··· Trecho citado ···

Reflexões sobre Moral e Ética
O que vem a ser moral? Ou ser uma pessoa moral? Ou quando
dizemos para alguém: tem à moral? (geralmente interpelação a fazer algo). A
questão é que sempre fazemos grande confusão ao que vem a ser moral e
normalmente a confundimos com a ética. Essa reflexão tem por objetivo discorrer
sobre isso, com a finalidade de apresentar uma sucinta clarificação, não
definitiva, sobre o assunto.
Na dinâmica equação da vivência/convivência a primeira
pessoa com quem convivemos é conosco mesmo, qualquer elaboração de ideias,
palavras e falas, é antes de tudo um evento de nós para nós mesmos. É um
acontecimento interno que se exterioriza, ou não, no mundo. Assim, somos
construtores de realidades que em sua maioria o mundo nem percebe que existem,
realidades que por serem existente somente em nós mesmos passam pelo crivo
valorativo (bem/mal, certo/errado) existente em nós mesmos, e que somente podem
ser valorados por outros se forem por nós externalizados (pela fala, escrita ou
outro meio).

··· Dados armazenados ···

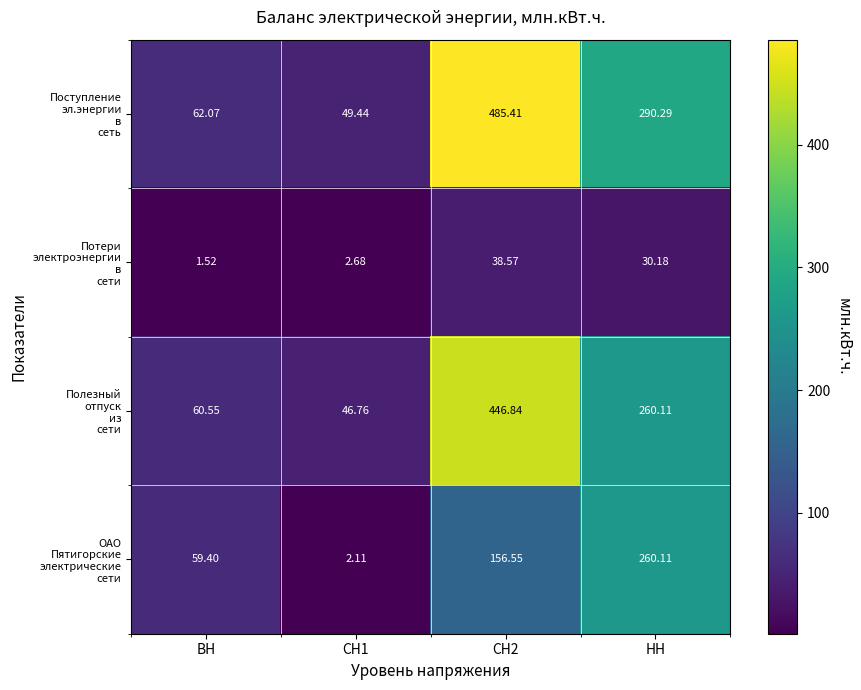

Count the number of data series in this chart.

4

···

Tarefa 1 ▸ Diga se cada afirmação abaixo está de acordo com o texto sobre moral e ética, respondendo sim ou não e citando as palavras do texto que decidem. (a) Costumamos confundir a moral com a ética. (b) A reflexão pretende oferecer um esclarecimento definitivo sobre o assunto. (c) A primeira pessoa com quem convivemos somos nós mesmos.
Tarefa 2 ▸ Reescreva o trecho do texto sobre moral e ética que começa em "Reflexões sobre Moral" e vai até "sobre o assunto.", substituindo "clarificação" por "explicação".

Resposta escrita 1 ▸
(a) Sim: "normalmente a confundimos com a ética".
(b) Não: "uma sucinta clarificação, não definitiva, sobre o assunto".
(c) Sim: "a primeira pessoa com quem convivemos é conosco mesmo".

Resposta escrita 2 ▸
Reflexões sobre Moral e Ética
O que vem a ser moral? Ou ser uma pessoa moral? Ou quando
dizemos para alguém: tem à moral? (geralmente interpelação a fazer algo). A
questão é que sempre fazemos grande confusão ao que vem a ser moral e
normalmente a confundimos com a ética. Essa reflexão tem por objetivo discorrer
sobre isso, com a finalidade de apresentar uma sucinta explicação, não
definitiva, sobre o assunto.